═══ Data records

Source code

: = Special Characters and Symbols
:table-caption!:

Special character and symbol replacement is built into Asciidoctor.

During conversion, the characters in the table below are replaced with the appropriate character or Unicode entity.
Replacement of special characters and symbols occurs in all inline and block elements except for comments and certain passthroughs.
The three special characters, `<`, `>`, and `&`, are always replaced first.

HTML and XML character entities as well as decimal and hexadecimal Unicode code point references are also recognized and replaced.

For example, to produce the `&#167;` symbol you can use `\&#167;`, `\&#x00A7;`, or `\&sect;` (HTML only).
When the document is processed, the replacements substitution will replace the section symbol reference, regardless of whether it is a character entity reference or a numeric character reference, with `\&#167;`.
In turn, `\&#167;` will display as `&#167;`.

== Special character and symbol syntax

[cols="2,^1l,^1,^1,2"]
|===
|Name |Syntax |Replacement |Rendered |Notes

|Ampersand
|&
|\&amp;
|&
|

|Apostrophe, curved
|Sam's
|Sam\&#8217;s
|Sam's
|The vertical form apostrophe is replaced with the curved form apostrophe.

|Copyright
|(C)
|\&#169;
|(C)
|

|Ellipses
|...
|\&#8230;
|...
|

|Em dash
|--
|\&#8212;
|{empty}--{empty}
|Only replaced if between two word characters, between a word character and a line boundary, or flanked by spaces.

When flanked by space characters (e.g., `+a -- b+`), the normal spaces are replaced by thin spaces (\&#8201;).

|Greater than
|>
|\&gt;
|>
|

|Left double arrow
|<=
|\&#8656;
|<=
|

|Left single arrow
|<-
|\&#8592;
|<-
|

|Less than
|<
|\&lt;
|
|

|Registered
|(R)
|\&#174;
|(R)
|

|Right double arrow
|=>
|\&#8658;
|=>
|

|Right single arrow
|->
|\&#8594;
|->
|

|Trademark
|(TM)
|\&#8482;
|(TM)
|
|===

══════

What you have to do >> Report each line of the material above where the word "HTML" appears.

The answer >>
HTML and XML character entities as well as decimal and hexadecimal Unicode code point references are also recognized and replaced.
For example, to produce the `&#167;` symbol you can use `\&#167;`, `\&#x00A7;`, or `\&sect;` (HTML only).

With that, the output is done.